Complex-tone pitch representations in the human auditory system

Understanding how the human auditory system processes the physical properties of an acoustical stimulus to give rise to a pitch percept is a fascinating aspect of hearing research. Since most natural sounds are harmonic complex tones, this work focused on the nature of pitch-relevant cues that are necessary for the auditory system to retrieve the pitch of complex sounds.

The existence of different pitch-coding mechanisms for low-numbered (spectrally resolved) and high-numbered (unresolved) harmonics was investigated by comparing pitch-discrimination performance across different cohorts of listeners, specifically those showing enhanced pitch cues (i.e., musicians) and those typically having disrupted pitch cues (i.e., hearing-impaired listeners).

In particular, two main topics were addressed: the relative importance of resolved and unresolved harmonics for normal-hearing (NH) and hearing-impaired (HI) listeners and the effect of musical training for pitch discrimination of complex tones with resolved and unresolved harmonics. Concerning the first topic, behavioral and modeling results in listeners with sensorineural hearing loss (SNHL) indicated that temporal envelope cues of complex tones with unresolved harmonics may be enhanced relative to NH listeners at the output of peripheral auditory filters.

This enhancement of temporal envelope coding was found to be ascribed to a reduction of cochlear compression. Since frequency selectivity and temporal fine structure (TFS) cues are known to be degraded in listeners with SNHL, it is likely that HI listeners rely on the enhanced envelope cues to retrieve the pitch of unresolved harmonics.

Hence, the relative importance of pitch cues may be altered in HI listeners, whereby envelope cues may be used instead of TFS cues to obtain a similar performance in pitch discrimination to that of NH listeners. In the second part of this work, behavioral and objective measures of pitch discrimination were carried out in musicians and non-musicians.

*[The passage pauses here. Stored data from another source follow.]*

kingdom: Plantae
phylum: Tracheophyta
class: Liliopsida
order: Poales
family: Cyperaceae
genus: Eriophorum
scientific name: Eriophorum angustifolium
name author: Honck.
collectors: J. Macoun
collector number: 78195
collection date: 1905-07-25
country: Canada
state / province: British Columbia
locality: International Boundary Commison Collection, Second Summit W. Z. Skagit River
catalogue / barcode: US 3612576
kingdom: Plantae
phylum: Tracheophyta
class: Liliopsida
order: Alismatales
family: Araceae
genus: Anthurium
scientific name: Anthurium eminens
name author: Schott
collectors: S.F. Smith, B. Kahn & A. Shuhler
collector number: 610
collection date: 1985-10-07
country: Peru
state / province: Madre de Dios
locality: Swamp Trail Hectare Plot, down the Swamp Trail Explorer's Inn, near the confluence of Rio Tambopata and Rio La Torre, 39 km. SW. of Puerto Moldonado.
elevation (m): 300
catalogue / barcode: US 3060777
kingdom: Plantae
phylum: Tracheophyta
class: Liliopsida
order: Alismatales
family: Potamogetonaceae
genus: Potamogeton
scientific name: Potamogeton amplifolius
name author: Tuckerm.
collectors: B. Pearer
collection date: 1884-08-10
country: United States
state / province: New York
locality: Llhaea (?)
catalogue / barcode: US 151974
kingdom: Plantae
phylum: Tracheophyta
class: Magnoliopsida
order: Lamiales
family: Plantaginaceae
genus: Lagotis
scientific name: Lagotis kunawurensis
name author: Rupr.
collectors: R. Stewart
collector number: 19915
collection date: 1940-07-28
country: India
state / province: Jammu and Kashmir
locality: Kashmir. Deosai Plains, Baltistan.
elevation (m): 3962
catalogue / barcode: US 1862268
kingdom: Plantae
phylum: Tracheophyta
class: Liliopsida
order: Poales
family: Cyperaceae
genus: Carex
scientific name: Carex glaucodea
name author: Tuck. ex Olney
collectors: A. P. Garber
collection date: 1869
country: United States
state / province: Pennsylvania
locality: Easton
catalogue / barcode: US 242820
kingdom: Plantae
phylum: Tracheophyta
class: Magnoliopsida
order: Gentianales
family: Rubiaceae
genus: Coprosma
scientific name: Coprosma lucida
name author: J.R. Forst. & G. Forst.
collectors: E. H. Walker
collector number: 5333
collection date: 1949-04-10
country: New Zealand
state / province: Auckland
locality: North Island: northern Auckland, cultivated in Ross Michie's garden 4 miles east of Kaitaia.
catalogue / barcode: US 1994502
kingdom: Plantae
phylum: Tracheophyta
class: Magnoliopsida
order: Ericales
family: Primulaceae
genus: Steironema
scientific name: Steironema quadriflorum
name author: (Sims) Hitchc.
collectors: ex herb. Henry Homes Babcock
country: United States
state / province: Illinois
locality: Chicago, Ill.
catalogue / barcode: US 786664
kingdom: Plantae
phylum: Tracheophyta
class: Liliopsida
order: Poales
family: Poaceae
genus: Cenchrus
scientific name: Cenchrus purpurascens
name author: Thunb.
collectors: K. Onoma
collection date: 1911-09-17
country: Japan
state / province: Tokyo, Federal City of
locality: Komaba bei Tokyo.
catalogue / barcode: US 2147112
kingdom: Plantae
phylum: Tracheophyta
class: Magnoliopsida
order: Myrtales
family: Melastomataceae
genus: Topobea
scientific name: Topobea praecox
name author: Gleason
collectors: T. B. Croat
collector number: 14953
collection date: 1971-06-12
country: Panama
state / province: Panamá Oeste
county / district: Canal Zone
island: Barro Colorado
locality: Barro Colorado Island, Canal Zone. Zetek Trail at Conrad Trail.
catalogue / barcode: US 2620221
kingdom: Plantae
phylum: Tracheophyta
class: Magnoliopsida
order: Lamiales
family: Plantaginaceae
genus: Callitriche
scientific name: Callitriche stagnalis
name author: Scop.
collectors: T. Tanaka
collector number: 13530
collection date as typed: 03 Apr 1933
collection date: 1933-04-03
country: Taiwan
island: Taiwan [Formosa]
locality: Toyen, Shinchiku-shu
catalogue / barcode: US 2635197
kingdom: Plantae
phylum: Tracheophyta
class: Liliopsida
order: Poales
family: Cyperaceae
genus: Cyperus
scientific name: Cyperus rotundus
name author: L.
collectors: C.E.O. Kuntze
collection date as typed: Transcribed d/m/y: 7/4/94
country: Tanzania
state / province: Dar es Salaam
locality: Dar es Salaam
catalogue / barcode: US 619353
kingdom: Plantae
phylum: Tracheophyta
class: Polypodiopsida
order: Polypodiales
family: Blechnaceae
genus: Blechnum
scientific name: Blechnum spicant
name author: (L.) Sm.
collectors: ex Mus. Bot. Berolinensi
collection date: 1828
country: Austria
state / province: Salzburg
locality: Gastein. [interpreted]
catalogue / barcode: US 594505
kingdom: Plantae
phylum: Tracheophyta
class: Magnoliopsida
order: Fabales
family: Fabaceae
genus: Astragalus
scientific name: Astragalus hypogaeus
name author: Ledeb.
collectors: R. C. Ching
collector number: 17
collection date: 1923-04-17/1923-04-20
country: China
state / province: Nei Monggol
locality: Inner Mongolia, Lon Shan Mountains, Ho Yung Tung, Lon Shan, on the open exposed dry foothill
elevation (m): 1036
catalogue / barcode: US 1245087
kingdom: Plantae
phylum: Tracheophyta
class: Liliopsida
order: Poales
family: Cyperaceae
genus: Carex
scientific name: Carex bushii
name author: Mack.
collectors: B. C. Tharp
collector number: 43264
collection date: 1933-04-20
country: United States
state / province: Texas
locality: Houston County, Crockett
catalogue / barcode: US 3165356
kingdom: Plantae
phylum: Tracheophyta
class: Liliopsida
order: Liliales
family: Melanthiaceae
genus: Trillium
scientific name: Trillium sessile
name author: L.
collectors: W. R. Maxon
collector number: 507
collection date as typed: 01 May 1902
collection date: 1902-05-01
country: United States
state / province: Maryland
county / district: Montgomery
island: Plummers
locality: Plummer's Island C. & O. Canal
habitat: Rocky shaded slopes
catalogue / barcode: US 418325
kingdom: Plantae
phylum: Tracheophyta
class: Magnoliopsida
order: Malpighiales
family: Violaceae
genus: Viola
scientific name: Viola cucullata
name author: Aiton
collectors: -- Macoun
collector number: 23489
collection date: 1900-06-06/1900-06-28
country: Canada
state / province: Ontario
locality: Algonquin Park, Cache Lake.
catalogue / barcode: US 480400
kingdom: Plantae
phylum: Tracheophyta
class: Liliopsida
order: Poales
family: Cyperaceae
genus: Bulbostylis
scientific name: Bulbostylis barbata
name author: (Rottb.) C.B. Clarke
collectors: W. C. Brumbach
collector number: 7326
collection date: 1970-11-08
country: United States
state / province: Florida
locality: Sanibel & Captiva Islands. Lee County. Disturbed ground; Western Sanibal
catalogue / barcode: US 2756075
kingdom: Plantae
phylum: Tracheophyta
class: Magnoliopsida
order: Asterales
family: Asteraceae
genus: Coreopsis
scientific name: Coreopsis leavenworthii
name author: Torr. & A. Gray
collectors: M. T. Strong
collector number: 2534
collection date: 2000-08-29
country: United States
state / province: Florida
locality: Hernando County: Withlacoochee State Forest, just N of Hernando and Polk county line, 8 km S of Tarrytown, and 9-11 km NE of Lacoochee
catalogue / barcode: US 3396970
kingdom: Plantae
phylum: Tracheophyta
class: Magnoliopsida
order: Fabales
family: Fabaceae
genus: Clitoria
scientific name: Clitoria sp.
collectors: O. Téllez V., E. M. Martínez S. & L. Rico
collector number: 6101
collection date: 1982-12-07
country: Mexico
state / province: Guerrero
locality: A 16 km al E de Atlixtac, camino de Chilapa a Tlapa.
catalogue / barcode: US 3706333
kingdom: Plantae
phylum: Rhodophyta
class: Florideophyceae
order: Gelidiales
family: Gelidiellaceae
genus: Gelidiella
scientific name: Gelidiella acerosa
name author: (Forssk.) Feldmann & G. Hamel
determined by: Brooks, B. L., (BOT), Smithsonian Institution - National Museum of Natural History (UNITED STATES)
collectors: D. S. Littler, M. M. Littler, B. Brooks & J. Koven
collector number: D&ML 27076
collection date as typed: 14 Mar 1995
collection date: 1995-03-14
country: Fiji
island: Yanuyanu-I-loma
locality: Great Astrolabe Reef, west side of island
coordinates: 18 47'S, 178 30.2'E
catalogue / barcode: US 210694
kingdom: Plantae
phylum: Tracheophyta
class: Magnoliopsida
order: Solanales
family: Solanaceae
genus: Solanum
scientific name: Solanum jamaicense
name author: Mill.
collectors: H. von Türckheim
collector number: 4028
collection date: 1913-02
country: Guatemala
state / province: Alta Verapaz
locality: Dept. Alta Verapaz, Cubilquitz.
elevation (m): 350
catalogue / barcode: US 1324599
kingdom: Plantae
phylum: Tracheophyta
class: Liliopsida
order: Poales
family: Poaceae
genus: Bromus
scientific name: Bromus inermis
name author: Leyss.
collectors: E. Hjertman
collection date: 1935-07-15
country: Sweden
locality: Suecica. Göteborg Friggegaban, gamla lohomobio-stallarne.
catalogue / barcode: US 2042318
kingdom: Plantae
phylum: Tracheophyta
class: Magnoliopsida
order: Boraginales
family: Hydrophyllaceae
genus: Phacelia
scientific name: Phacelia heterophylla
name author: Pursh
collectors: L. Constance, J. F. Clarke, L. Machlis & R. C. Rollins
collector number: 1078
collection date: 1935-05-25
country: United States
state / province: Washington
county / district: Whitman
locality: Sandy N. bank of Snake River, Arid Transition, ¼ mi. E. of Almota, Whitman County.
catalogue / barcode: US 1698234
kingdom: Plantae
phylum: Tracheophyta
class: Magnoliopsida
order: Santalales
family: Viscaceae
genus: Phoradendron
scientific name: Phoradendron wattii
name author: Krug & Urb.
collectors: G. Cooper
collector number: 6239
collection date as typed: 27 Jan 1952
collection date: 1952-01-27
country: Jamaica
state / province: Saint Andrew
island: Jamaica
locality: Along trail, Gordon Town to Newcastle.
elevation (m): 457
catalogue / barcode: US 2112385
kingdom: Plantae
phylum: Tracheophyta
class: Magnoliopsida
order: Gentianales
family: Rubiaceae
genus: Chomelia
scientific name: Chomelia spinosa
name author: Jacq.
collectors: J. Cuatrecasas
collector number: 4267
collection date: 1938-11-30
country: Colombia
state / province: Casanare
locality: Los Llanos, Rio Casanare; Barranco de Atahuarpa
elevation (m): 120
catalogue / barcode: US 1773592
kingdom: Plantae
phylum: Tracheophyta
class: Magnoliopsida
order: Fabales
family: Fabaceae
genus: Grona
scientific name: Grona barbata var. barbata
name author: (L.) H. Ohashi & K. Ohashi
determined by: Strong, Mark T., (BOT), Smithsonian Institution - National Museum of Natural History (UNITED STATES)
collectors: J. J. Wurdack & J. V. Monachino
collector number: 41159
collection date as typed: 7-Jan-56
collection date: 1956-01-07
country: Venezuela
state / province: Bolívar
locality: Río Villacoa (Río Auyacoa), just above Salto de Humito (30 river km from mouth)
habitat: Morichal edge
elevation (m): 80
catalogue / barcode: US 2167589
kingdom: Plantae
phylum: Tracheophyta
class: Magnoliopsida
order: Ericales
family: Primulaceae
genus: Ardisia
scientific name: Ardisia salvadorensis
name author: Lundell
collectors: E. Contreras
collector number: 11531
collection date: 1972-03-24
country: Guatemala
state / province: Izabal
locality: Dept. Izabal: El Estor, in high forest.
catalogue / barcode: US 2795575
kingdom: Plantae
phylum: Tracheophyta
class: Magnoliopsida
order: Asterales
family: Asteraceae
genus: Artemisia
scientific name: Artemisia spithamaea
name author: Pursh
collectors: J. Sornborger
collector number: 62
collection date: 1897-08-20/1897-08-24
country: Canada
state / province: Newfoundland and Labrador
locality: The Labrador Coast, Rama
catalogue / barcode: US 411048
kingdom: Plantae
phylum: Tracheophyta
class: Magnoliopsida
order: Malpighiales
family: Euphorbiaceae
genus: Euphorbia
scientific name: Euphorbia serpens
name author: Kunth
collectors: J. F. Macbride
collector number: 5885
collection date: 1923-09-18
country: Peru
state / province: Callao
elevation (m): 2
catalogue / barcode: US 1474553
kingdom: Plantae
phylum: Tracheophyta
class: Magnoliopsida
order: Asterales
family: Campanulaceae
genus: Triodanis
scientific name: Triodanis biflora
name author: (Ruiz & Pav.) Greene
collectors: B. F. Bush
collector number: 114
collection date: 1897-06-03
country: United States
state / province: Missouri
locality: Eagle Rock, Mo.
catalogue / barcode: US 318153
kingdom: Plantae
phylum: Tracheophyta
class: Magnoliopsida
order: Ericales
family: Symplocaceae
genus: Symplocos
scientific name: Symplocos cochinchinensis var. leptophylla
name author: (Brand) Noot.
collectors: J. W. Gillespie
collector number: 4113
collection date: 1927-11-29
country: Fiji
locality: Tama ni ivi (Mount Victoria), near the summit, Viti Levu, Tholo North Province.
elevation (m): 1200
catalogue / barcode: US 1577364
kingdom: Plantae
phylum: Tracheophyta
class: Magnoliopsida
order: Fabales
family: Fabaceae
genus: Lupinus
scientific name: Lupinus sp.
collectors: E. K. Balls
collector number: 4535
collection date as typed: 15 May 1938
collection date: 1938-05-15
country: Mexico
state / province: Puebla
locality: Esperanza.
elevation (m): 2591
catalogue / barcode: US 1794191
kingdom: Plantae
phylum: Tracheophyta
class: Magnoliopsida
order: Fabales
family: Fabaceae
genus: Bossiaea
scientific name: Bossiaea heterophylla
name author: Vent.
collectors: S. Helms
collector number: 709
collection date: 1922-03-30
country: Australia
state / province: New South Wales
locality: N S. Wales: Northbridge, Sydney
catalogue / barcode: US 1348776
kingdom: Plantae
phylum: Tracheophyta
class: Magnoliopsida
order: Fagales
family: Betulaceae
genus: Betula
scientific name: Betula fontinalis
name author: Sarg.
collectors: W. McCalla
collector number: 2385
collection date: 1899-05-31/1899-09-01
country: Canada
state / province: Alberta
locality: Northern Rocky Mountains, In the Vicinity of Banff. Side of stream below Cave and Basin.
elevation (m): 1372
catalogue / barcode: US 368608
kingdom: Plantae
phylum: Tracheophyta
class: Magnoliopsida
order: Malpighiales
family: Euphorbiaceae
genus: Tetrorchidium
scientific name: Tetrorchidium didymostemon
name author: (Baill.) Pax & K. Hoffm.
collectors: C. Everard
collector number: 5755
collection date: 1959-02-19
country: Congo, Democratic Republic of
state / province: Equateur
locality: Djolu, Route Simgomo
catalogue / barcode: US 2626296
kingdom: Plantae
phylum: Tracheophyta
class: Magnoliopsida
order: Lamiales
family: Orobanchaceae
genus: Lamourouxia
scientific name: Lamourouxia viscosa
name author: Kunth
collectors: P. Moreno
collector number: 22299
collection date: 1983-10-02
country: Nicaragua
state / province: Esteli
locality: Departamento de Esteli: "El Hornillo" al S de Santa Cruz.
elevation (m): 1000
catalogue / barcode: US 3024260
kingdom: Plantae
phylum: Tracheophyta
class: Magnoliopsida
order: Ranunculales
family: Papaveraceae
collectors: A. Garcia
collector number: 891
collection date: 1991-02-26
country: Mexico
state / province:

Musicians showed an increased pitch-discrimination performance relative to non-musicians for both resolved and unresolved harmonics, although their benefit was larger for the resolved harmonics. Additionally, task-evoked pupil responses were recorded as an indicator of processing effort while listeners performed a pitch-discrimination task.

Although the difficulty of the task was adjusted for each participant to compensate for the individual pitch-discrimination abilities, the musically trained listeners still allocated lower processing effort than did the non-musicians to perform the task at the same performance level. This finding suggests an enhanced pitch representation along the auditory system in musicians, possibly as a result of training, which seemed to be specific to the stimuli containing resolved harmonics.

Finally, a functional magnetic resonance imaging paradigm was used to examine the response of the auditory cortex to resolved and unresolved harmonics in musicians and non-musicians. The neural responses in musicians were enhanced relative to the non-musicians for both resolved and unresolved harmonics in the right auditory cortex, right frontal regions and inferior colliculus.

However, the increase in neural activation in the right auditory cortex of musicians was predictive of the increased pitch-discrimination performance only for resolved harmonics. These results suggest a training-dependent effect in musicians that is partially specific to the resolved harmonics.